3weeks Dev Log #9 — Making It a Game: Badges and Statistics

The Limit of Check-Only Apps
The most important thing I wanted to change in the rebuild: make the app genuinely engaging.
The original 3weeks was functionally clear but, honestly, not fun. Check in, counter goes up, day 21 brings a congratulations screen. Then what? Register a new habit and start over. The cycle had no pull.
Games solve this better than most productivity apps. One of the most reliable mechanics for keeping players returning: collectibles.
Badge System
I designed a badge collection system.
Specific conditions unlock specific badges. Earned badges accumulate in a collection screen.
Examples:
- First Step: registered your first habit
- 3 Days: first 3-day streak
- One Week: 7 consecutive days
- Halfway: day 11 (past the midpoint of 21)
- 21 Complete: first full habit completion
- Multi-tracker: running 3+ habits simultaneously
Badges serve two functions: they're satisfying to collect, and they act as intermediate checkpoints that make quitting feel costly. "I've got the 7-day badge — I should finish the 21."
Badge Progression Curve
The hardest design decision: at what rate should badges unlock?
Too easy: badges lose meaning. Too hard: users feel like they can't earn them, and stop trying.
The solution: many easy badges at the start, progressively harder conditions as the user advances.

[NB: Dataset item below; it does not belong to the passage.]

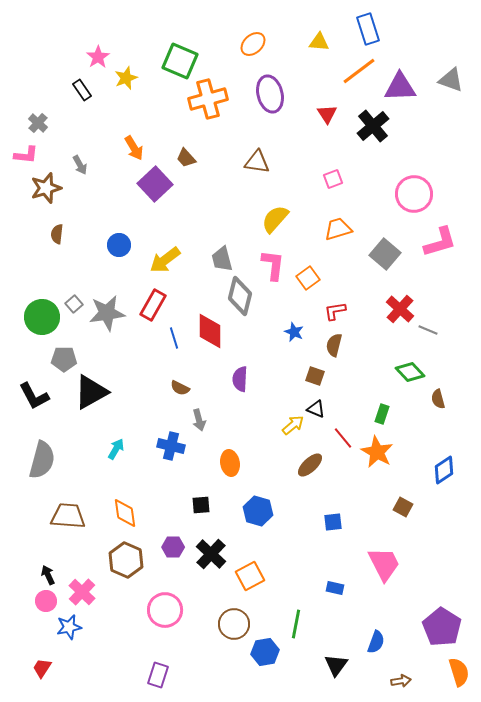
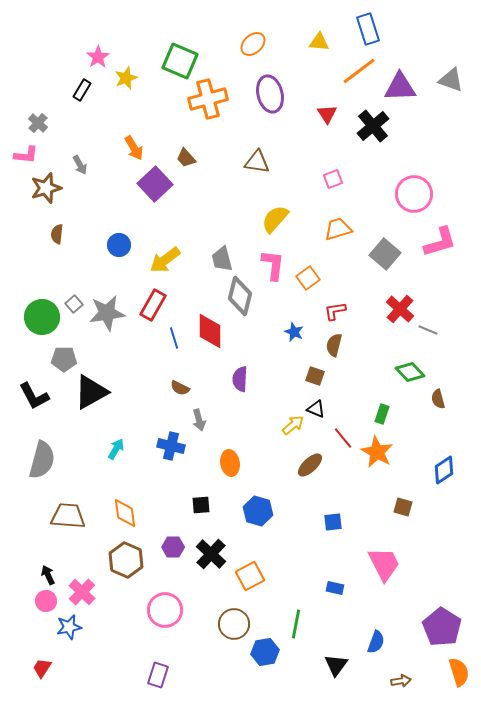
black rectangle at (82, 90): rotated 65 degrees clockwise
brown square at (403, 507): rotated 12 degrees counterclockwise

The first few days should yield multiple unlocks — establishing the collection habit — while long-term goals require sustained effort.
Per-Habit Statistics
Each habit now has its own statistics screen:
- Overall completion rate: percentage of days checked since start
- Longest streak: maximum consecutive days ever recorded for this habit
- Current streak: ongoing consecutive day count
- Monthly breakdown: calendar view showing which months were most consistent
Numbers change behavior. "I'm completing this habit 63% of the time" is motivating in a different way than a bare streak counter.
Aggregate Statistics
For users running multiple habits, an aggregate view shows:
- Active habit count
- Completed habits (21-day goals achieved)
- Total check-in count across all habits
- Average completion rate across everything
Watching these numbers grow contributes to an identity shift: "I'm someone who builds habits." The statistics make that identity concrete and visible.
What Changed After Adding These Features
After badges and statistics shipped, there were new reasons to open the app.
Not just "did I check in today?" but also "what badge am I close to?" and "how is my completion rate trending this month?"
That shift — from obligation to curiosity — is the difference between an app you use and an app you want to use.